- [TRECHO CITADO]
══════════

Acampamento quase exclusivo permite que você conviva com ursos no Alasca
O Parque Nacional de Katmai se estende por 1,61 milhões de hectares no sul do Alasca – mas então por que permite que apenas 60 pessoas acampem por lá por noite, limite esse que causa um verdadeiro frenesi on-line em janeiro, na hora de fazer as reservas? A resposta é uma de suas maiores atrações e a razão de ter alcançado fama nacional: os ursos. Um monte deles – cerca de 2.200 pela última contagem do Serviço Nacional de Parques, com 60 e poucos sendo frequentadores assíduos do Brooks Camp todo o verão.
Em teoria, você pode montar sua barraca em qualquer lugar em Katmai, mas o espaço é protegido por uma cerca elétrica e tem atividade constante, o que faz com que seja mais difícil dar de cara com um deles tão perto a ponto de perder o sono.
No início de 2014, quando completava um ano como moradora permanente do Alasca, comecei a pensar em passar algum tempo por lá, há tempos considerado o melhor ponto de observação dos ursos. As vagas para julho – alta temporada, quando é possível ver os animais pescando, estabelecendo a hierarquia local e praticando sua versão de azaração (os machos podem ser terríveis) – podem ser reservadas até cinco de janeiro e desaparecem rapidinho. Por isso, no início de maio, tendo perdido a oportunidade, já tinha desistido completamente da ideia, resignando-me a passar outra temporada assistindo aos bichos via webcam.
Em funcionamento desde julho de 2012, as câmeras de Katmai, instaladas pelo Explore.org, (há quatro só nas áreas em que os ursos pescam) transformaram os animais em celebridades das redes sociais e, para a maioria de seus seguidores fiéis, o maior incentivo para embarcar em um hidroavião até Brooks, para onde dezenas voltam todo verão, em busca do salmão no rio de mesmo nome. (Volume aqui é a palavra de ordem: até novembro, quando começam a se preparar para o longo período de hibernação, os machos chegam a pesar 450 kg ou mais.)
A linha do tempo do meu perfil no Facebook há semanas estava lotada de notícias sobre os animais: eram amigos de todas as partes do país querendo saber se o 32, também conhecido como Chunk, tinha melhorado sua técnica de pescaria ou se o 814, ou Lurch, ia ficar mais calminho este ano ou continuar a intimidar os outros e espantá-los de seus pontos de pesca favoritos. Sem contar que as imagens em tempo real interromperam várias horas do meu trabalho também.
Acampando no Parque Nacional Denali, um conhecido, do nada, me fez uma oferta quase milagrosa: "Fiz duas reservas para Brooks em julho, mas a gente não vai poder ir. Está a fim? Acho que foi uns US$50". Convidei minha amiga Tara Stevens, pescadora experiente de Anchorage, para me fazer companhia, e lá fomos nós. A experiência virtual finalmente se tornaria realidade.

══════════

- [INFORMAÇÕES FORNECIDAS]
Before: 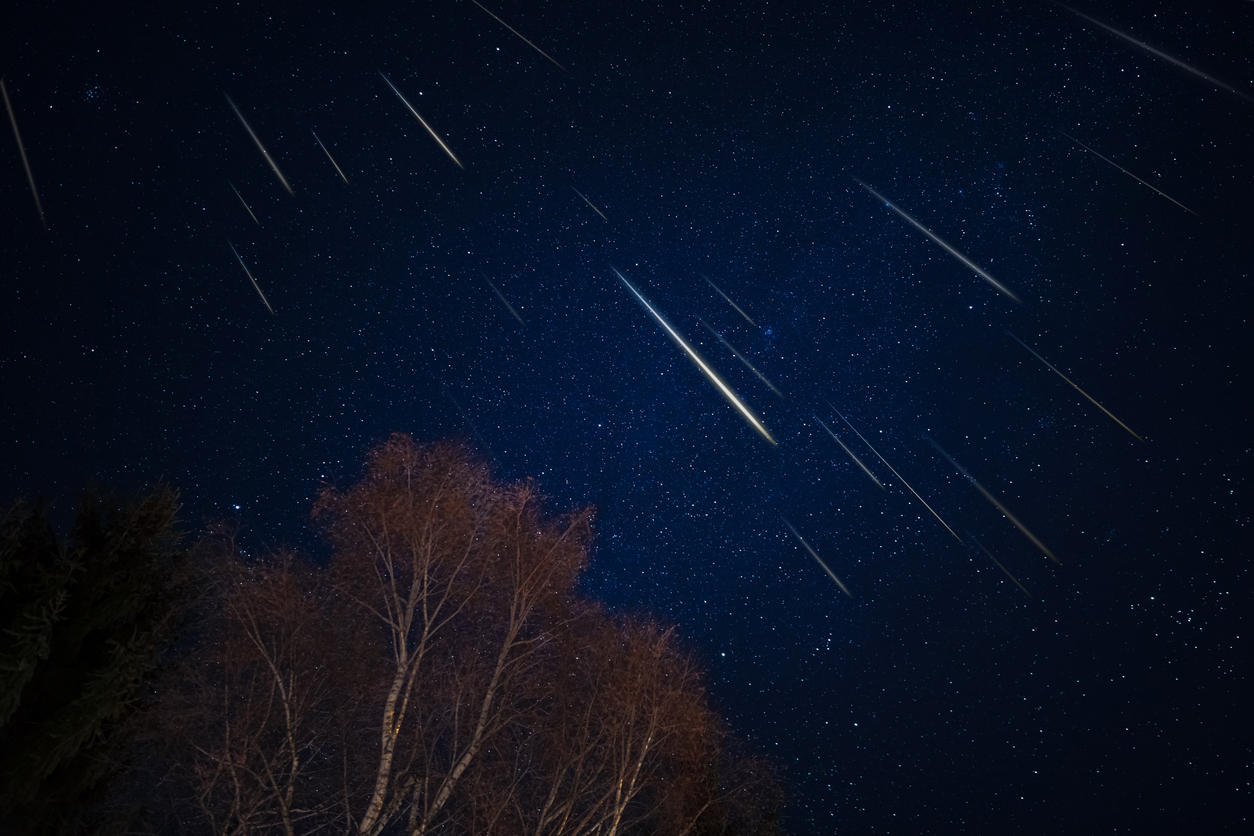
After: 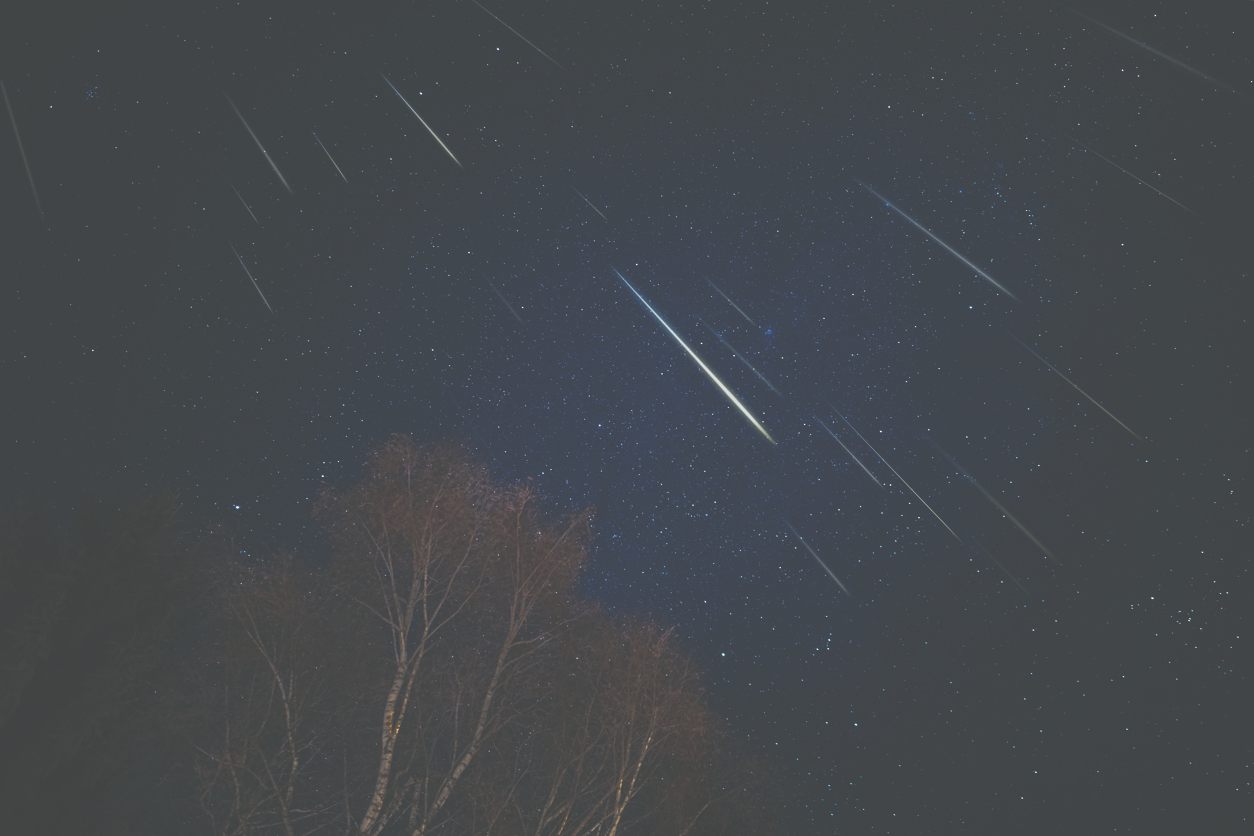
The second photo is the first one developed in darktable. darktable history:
exposure: black level correction -0.062, exposure -0.05 EV, compensate highlight preservation false
color calibration: illuminant Planckian (black body), x 0.351, y 0.352, temperature 4794.27 K
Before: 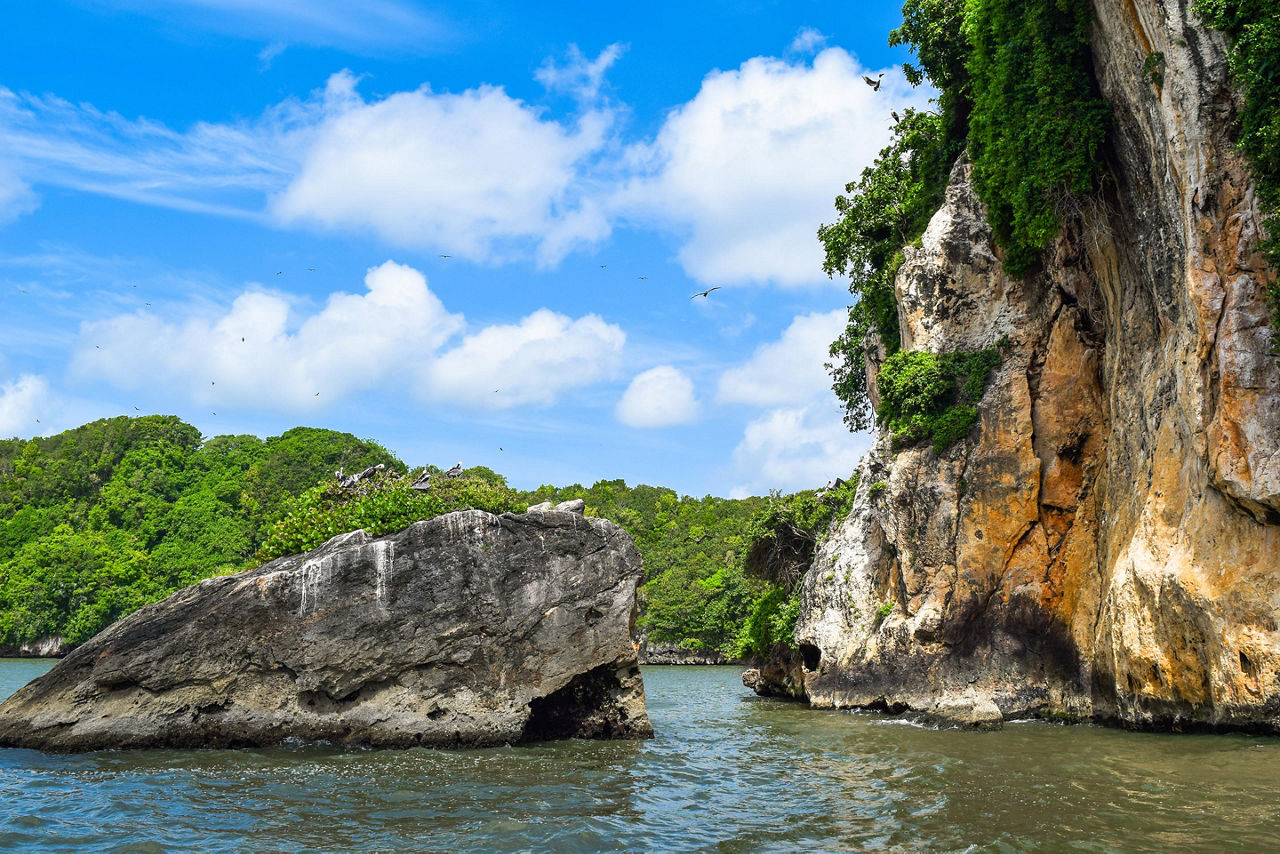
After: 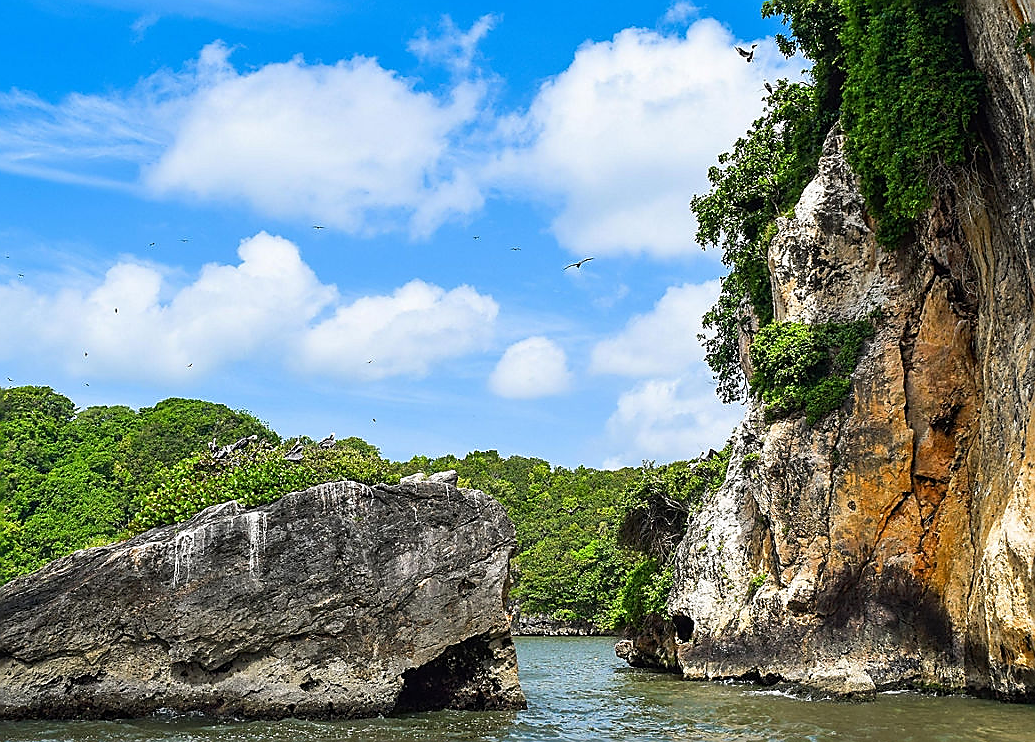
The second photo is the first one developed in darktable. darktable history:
crop: left 9.929%, top 3.475%, right 9.188%, bottom 9.529%
sharpen: radius 1.4, amount 1.25, threshold 0.7
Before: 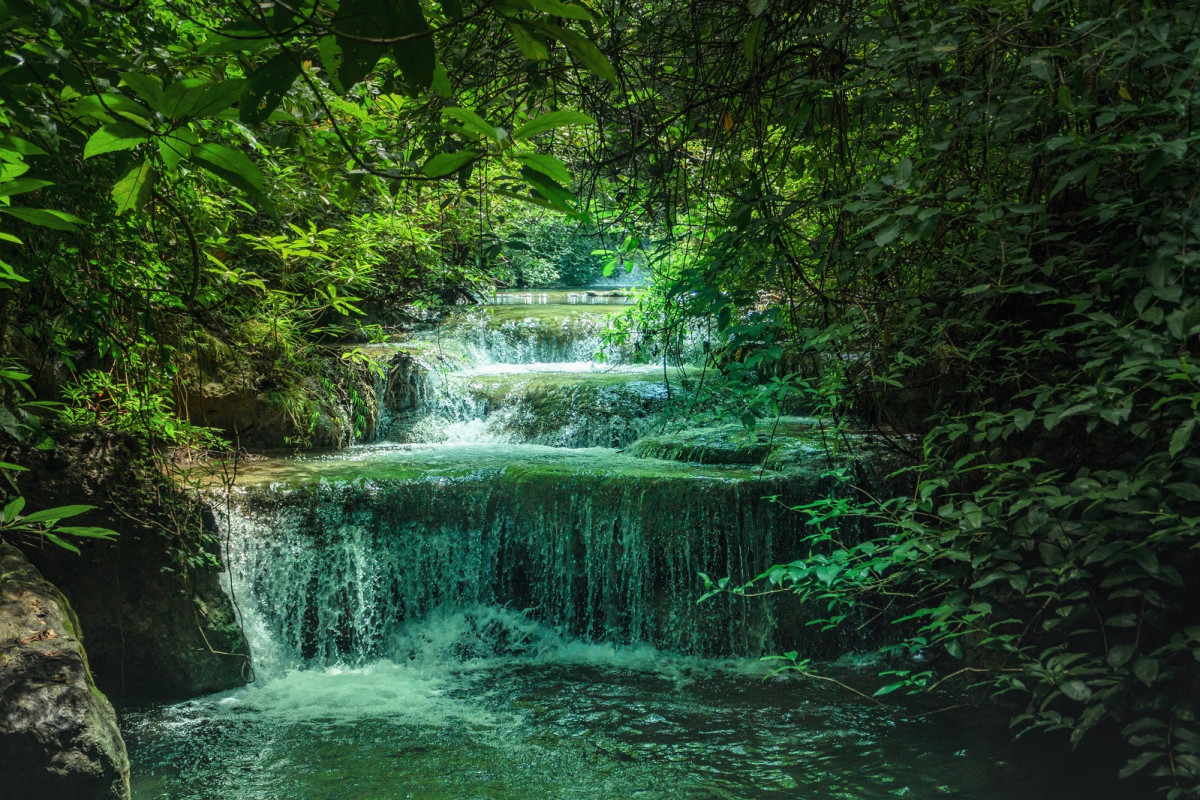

══════════

- [OBJETIVO 1] Transcreva todos os registros com configurações de edição linha por linha, sem nenhuma alteração, e omita as imagens.
- [OBJETIVO 2] Dê continuidade ao relato sobre os ursos do Parque Nacional de Katmai a partir da última frase apresentada.

- [RESULTADO DA TAREFA 1]
Before: 
After: 
The second photo is the first one developed in darktable. darktable history:
exposure: black level correction -0.062, exposure -0.05 EV, compensate highlight preservation false
color calibration: illuminant Planckian (black body), x 0.351, y 0.352, temperature 4794.27 K
Before: 
After: 
The second photo is the first one developed in darktable. darktable history:
crop: left 9.929%, top 3.475%, right 9.188%, bottom 9.529%
sharpen: radius 1.4, amount 1.25, threshold 0.7
Before: 

- [RESULTADO DA TAREFA 2]
Depois do voo pela Alaska Airlines de Anchorage para a cidadezinha de King Salmon, pegamos nossas malas lotadas de todo tipo de roupa grossa, proteção contra chuva, equipamento para acampar e cozinhar e comida e seguimos para o escritório da Katmai Air Service, para pegar o voo para Brooks, situado na confluência do Lago Naknek com o rio Brooks. Depois da pesagem – usando o hidroavião no Alaska, você se acostuma com o pessoal pedindo para que suba na balança – não demorou para nos vermos subindo, em direção ao céu, em um de Havilland Otter azul e branco de 1962, seu único motor, barulhento, impedindo qualquer conversa.
Havia grossas nuvens e até as áreas mais verdes lá embaixo pareciam meio cinzentas. As cores surgiam furtivas, aqui e ali, nos telhados verdes de um pequeno núcleo de construções ou no rio azul-esverdeado pálido que corria pela paisagem melancólica.
Vinte minutos depois, pousamos no Lago Naknek, com o avião sacolejando na flutuação rumo à praia coberta de pedaços de madeira e aos funcionários do acampamento que nos aguardavam. (Brooks também oferece chalés administrados por uma concessionária, a Katmailand; são espartanos e caros, mas uma boa opção para quem não gosta de acampar.) Todo mundo que estava no avião, que leva até dez passageiros, estava empolgado no início de nossa aventura de verão e também nos primeiros momentos no acampamento.
Fomos dirigidos ao centro de visitantes para conhecer o "Código de Etiqueta da Escola de Ursos de Brooks", destinado a manter a coexistência pacífica entre os visitantes e os animais. A orientação começou com um filme de dez minutos. As roupas e os cabelos eram deliciosamente ultrapassados, mas as instruções ainda valiam: mantenha-se a 50 metros de todos os ursos, 100 metros se for uma fêmea com filhote. Se ele se aproximar, afaste-se. Nas caminhadas, fique alerta e faça barulho – falando, batendo palmas – para que os ursos percebam sua presença. Se um deles chegar muito perto, não corra – ele vai pensar que você é presa. Fale em tom firme, mas calmo e só então comece a andar devagar. Deixe o urso se movimentar primeiro.
Depois do vídeo, um guarda reforçou os pontos mais importantes, distribuiu os brochinhos que mostravam que tínhamos feito o "curso" e nos dispensou.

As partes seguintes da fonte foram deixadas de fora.